**TASK TO COMPLETE**:
Please copy out the entries below, switching "Contact" to "Support" and changing nothing else. Omit the pictures from your copy.

Saved data entries:
▬▬▬▬▬▬

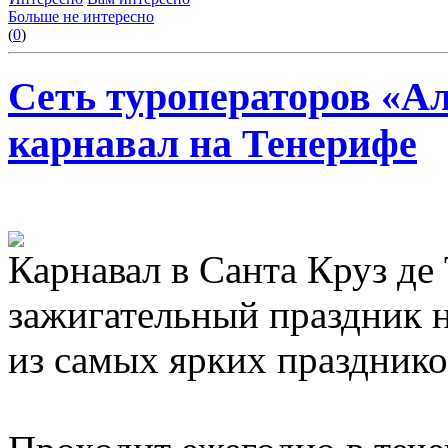
Больше не интересно
(
0
)
Сеть туроператоров «А
карнавал на Тенерифе
Карнавал в Санта Круз де
зажигательный праздник н
из самых ярких празднико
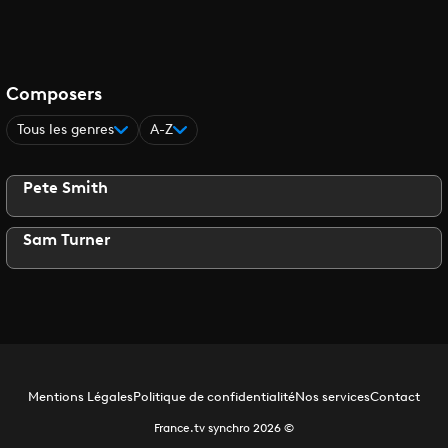
Composers
Tous les genres
A-Z
Pete Smith
Sam Turner
Mentions Légales
Politique de confidentialité
Nos services
Contact
France.tv synchro
2026
©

▬▬▬▬▬▬

**TASK OUTPUT**:
Больше не интересно
(
0
)
Сеть туроператоров «А
карнавал на Тенерифе
Карнавал в Санта Круз де
зажигательный праздник н
из самых ярких празднико
Composers
Tous les genres
A-Z
Pete Smith
Sam Turner
Mentions Légales
Politique de confidentialité
Nos services
Support
France.tv synchro
2026
©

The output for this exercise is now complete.